What to produce: Please reproduce the entries below exactly as they stand, but leave the pictures out.

═════ Extracted data

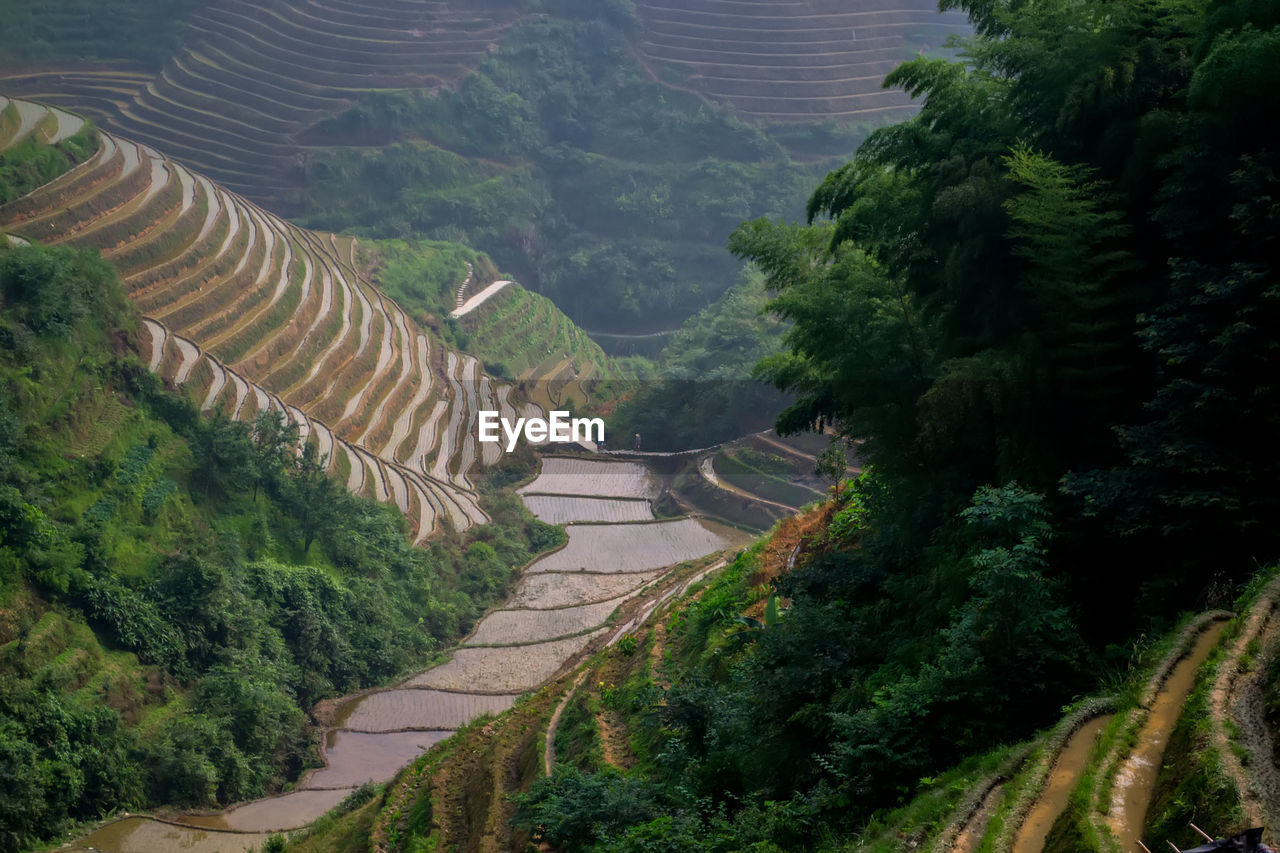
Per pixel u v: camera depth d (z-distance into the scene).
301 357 61.34
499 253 132.62
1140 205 13.20
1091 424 13.10
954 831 8.41
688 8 153.88
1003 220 13.91
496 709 41.62
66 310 43.34
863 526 19.81
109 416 42.91
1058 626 10.64
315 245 81.25
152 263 56.34
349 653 44.22
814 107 146.62
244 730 36.31
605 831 14.16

══════════

Solved exercise:
Per pixel u v: camera depth d (z-distance into the scene).
301 357 61.34
499 253 132.62
1140 205 13.20
1091 424 13.10
954 831 8.41
688 8 153.88
1003 220 13.91
496 709 41.62
66 310 43.34
863 526 19.81
109 416 42.91
1058 626 10.64
315 245 81.25
152 263 56.34
349 653 44.22
814 107 146.62
244 730 36.31
605 831 14.16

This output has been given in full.